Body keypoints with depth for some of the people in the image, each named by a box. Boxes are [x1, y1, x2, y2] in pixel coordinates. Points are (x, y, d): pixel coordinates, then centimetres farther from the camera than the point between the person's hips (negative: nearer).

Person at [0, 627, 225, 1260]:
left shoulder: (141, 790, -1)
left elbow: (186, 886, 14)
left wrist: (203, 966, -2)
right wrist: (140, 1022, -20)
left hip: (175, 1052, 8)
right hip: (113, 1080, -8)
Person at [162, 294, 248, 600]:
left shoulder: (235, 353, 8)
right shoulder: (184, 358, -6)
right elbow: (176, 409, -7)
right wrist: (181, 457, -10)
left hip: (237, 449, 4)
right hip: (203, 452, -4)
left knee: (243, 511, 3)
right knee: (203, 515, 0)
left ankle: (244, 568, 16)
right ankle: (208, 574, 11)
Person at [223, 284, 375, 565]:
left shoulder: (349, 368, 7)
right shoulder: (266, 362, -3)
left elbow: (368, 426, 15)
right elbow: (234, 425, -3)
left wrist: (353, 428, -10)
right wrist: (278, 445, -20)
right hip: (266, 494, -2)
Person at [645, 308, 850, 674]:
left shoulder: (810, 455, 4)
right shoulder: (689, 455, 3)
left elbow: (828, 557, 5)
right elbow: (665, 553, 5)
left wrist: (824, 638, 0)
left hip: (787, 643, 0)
...
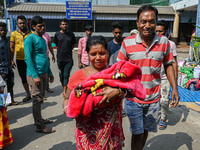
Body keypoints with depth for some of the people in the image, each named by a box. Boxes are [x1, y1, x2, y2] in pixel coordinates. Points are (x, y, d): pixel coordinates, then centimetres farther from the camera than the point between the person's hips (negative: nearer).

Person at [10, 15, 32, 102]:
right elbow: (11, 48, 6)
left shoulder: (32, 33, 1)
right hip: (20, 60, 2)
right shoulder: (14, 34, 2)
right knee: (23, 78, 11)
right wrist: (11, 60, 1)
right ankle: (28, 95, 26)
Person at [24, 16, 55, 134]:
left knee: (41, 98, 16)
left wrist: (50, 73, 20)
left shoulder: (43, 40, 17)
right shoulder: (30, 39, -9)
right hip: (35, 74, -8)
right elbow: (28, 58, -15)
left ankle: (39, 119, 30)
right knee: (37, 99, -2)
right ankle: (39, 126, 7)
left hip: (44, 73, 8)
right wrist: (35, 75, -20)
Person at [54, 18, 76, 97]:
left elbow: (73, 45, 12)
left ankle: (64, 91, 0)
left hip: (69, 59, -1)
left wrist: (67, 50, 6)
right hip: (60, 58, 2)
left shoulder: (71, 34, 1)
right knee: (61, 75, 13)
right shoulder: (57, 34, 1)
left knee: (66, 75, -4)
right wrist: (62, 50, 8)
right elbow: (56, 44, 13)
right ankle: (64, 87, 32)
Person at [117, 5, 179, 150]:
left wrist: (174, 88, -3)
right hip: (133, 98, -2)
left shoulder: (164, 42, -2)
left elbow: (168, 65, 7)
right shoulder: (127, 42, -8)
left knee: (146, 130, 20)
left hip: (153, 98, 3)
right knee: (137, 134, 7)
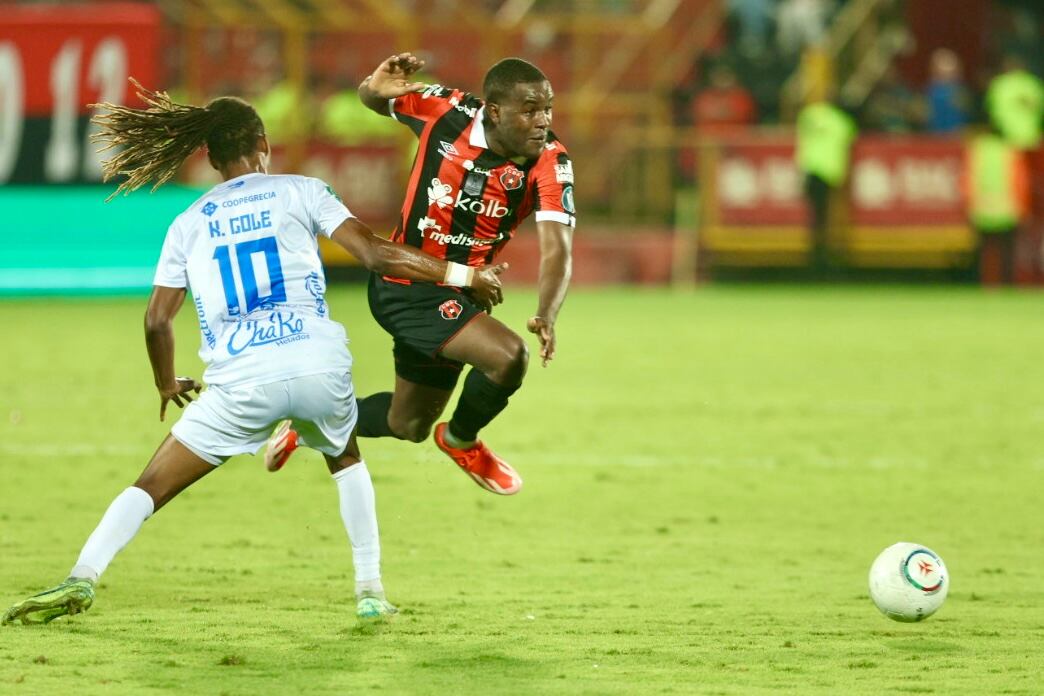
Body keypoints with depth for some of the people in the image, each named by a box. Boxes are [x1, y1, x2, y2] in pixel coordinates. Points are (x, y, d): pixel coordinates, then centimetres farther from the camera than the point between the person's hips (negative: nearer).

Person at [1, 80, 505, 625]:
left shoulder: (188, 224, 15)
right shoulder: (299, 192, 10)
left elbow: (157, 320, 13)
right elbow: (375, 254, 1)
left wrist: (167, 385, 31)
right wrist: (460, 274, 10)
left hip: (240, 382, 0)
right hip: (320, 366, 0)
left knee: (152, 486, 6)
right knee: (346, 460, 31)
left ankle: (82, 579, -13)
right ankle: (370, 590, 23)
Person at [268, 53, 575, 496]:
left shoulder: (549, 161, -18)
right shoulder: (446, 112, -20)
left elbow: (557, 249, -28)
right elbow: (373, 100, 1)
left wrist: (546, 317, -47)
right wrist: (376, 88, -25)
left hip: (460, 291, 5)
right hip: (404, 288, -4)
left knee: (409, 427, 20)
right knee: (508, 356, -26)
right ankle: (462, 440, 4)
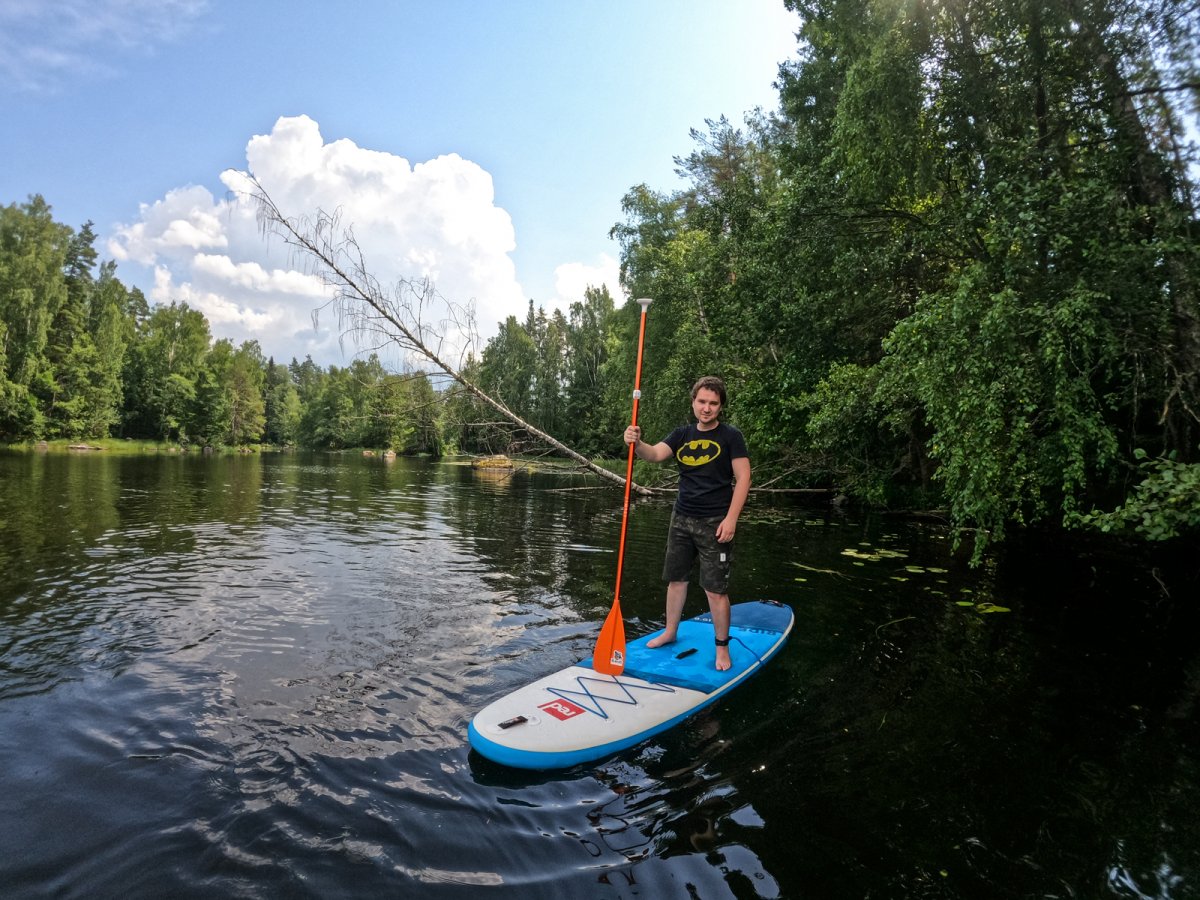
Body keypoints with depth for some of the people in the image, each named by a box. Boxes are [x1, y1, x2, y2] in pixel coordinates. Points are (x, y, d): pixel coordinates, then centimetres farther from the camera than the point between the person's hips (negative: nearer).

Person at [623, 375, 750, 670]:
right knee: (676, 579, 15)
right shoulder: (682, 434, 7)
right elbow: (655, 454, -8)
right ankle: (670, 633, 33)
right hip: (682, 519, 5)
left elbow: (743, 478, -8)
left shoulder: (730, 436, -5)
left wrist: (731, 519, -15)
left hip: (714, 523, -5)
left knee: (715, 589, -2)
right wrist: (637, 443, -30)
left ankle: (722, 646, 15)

- Task brief -
The range runs from the line above containing "left ankle: (64, 91, 0)" to the line containing "right shoulder: (127, 42, -8)", inclusive. Restate those lines word for word and no others.

- Task answer -
left ankle: (64, 91, 0)
left hip: (69, 59, -1)
left wrist: (67, 50, 6)
right hip: (60, 58, 2)
left shoulder: (71, 34, 1)
right knee: (61, 75, 13)
right shoulder: (57, 34, 1)
left knee: (66, 75, -4)
right wrist: (62, 50, 8)
right elbow: (56, 44, 13)
right ankle: (64, 87, 32)
Person at [117, 5, 179, 150]:
left wrist: (174, 88, -3)
right hip: (133, 98, -2)
left shoulder: (164, 42, -2)
left elbow: (168, 65, 7)
right shoulder: (127, 42, -8)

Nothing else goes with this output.